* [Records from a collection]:
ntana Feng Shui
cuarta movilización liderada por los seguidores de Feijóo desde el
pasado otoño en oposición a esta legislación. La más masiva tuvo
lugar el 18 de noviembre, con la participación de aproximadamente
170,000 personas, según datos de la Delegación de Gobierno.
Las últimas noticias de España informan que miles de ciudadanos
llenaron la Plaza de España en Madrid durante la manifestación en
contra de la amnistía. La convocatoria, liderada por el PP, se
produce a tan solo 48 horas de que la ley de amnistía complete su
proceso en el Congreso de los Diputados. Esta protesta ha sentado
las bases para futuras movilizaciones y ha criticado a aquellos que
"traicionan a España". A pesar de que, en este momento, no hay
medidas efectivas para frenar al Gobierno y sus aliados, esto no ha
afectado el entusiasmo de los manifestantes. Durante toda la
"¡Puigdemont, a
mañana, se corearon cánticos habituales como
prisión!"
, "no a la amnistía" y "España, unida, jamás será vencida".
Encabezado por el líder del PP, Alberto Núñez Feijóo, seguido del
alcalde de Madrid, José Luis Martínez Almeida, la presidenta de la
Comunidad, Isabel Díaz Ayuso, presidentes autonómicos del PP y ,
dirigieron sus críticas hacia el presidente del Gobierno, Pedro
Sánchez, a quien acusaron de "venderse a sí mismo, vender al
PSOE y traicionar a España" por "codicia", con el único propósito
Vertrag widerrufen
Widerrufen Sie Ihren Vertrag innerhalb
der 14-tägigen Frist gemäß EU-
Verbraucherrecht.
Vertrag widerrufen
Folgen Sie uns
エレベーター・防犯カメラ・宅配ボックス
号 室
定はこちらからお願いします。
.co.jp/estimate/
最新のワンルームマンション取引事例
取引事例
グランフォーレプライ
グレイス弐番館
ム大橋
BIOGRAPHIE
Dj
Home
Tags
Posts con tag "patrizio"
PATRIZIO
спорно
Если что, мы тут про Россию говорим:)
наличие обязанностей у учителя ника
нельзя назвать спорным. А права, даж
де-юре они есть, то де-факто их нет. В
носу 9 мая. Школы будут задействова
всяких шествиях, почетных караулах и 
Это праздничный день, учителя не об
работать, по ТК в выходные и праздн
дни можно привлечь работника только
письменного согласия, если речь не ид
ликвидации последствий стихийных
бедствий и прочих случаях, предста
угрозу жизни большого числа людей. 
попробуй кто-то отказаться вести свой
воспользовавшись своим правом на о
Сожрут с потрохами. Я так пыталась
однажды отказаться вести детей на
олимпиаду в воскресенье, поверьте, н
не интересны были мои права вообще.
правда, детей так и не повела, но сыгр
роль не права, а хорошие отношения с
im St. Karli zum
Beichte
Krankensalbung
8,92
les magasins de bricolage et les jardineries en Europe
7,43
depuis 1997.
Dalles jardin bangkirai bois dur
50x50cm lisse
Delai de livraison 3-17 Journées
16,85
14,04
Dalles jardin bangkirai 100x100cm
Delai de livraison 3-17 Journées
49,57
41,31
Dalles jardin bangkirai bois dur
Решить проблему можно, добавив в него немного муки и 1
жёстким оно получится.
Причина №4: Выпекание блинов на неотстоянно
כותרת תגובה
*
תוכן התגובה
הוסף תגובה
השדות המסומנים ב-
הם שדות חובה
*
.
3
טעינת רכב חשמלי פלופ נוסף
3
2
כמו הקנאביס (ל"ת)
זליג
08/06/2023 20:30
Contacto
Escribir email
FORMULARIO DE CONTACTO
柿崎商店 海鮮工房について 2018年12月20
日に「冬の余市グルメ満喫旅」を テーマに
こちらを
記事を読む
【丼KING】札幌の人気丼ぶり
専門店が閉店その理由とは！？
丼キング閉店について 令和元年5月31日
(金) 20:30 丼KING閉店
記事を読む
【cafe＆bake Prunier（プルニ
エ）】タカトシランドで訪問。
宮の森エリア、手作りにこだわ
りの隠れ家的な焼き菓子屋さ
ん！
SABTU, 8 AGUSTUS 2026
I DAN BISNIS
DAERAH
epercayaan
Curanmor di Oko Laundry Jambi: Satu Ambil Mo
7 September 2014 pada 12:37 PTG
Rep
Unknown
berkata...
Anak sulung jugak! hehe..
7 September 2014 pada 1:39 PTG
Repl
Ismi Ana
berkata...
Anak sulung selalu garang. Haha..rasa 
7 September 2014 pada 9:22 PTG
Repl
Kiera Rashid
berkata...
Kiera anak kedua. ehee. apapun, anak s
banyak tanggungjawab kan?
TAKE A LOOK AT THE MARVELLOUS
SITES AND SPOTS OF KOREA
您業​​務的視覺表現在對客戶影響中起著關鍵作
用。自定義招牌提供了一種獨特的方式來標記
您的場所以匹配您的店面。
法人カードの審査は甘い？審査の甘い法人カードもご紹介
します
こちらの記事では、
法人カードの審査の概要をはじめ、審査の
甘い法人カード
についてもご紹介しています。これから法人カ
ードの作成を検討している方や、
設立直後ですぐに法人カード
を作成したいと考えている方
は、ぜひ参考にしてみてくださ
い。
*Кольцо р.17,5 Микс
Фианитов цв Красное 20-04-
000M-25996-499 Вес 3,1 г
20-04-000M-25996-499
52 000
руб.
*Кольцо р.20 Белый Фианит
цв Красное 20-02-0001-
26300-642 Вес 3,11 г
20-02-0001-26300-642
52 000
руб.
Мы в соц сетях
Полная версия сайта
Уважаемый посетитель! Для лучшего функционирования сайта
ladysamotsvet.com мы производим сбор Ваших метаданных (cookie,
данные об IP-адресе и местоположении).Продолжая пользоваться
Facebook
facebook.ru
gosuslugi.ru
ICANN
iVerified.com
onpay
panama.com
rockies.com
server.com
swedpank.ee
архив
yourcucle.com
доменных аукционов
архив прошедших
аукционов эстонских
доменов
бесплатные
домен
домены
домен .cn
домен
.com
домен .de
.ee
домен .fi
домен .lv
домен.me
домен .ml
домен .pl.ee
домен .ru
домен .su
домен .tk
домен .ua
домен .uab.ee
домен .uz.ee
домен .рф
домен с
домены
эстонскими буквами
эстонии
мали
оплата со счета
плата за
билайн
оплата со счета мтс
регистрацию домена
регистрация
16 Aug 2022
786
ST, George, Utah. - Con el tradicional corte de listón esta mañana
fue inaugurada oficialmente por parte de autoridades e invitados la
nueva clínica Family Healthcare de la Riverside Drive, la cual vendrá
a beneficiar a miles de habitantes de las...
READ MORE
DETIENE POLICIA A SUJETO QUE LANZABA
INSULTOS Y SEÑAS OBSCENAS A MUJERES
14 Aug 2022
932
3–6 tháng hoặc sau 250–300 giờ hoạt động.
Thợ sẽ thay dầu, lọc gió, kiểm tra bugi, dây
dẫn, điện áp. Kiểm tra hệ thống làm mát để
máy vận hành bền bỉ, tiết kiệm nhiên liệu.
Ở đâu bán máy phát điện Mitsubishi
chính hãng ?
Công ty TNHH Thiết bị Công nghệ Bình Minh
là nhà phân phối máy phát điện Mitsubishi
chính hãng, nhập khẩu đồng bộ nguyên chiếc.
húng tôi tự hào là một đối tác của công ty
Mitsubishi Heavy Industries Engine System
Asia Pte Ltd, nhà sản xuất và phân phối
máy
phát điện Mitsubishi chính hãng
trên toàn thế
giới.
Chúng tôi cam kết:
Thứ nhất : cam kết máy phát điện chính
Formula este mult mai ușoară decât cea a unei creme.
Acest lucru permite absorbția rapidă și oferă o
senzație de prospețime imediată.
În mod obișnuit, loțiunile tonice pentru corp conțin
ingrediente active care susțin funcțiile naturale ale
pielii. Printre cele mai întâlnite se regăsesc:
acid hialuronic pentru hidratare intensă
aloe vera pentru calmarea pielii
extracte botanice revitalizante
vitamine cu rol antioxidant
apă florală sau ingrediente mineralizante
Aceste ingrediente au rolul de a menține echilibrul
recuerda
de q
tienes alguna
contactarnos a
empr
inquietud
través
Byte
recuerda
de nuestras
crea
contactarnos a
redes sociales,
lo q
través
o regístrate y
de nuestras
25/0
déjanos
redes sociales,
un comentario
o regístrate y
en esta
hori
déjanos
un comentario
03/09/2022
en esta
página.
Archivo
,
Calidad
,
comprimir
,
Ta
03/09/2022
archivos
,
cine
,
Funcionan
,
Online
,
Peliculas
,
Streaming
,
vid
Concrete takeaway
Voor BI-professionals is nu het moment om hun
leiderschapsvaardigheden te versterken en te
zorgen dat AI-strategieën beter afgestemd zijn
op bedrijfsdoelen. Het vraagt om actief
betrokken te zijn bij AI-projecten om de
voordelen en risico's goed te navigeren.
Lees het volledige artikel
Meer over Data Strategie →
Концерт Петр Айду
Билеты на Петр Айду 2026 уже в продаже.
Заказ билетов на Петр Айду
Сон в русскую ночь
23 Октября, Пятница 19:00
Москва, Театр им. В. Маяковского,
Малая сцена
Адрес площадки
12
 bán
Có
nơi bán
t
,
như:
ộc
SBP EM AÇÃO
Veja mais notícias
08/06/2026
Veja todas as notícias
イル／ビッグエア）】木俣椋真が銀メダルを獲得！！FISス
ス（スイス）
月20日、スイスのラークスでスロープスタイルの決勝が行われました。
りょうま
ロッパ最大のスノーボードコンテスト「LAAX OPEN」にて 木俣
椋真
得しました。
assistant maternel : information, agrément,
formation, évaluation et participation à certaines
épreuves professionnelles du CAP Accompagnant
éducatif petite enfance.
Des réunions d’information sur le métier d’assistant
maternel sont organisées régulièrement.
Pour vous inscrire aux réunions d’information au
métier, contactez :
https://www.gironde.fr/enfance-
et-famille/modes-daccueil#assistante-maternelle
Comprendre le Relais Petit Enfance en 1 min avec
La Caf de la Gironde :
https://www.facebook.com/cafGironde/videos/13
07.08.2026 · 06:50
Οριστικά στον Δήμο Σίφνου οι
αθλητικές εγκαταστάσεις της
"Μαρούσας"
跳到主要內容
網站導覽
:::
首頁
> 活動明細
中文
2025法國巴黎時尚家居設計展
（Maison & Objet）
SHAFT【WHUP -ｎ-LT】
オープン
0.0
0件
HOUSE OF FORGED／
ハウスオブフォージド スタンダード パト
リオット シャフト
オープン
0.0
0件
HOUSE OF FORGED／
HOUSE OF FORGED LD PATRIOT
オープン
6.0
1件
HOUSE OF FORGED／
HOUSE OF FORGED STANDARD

* [What is needed]: Within the data above, the lines from the one with "PSOE y traicionar" to the one with "Posts con tag" must be repeated exactly; no other line belongs in the answer.

* [Answer space]:
PSOE y traicionar a España" por "codicia", con el único propósito
Vertrag widerrufen
Widerrufen Sie Ihren Vertrag innerhalb
der 14-tägigen Frist gemäß EU-
Verbraucherrecht.
Vertrag widerrufen
Folgen Sie uns
エレベーター・防犯カメラ・宅配ボックス
号 室
定はこちらからお願いします。
.co.jp/estimate/
最新のワンルームマンション取引事例
取引事例
グランフォーレプライ
グレイス弐番館
ム大橋
BIOGRAPHIE
Dj
Home
Tags
Posts con tag "patrizio"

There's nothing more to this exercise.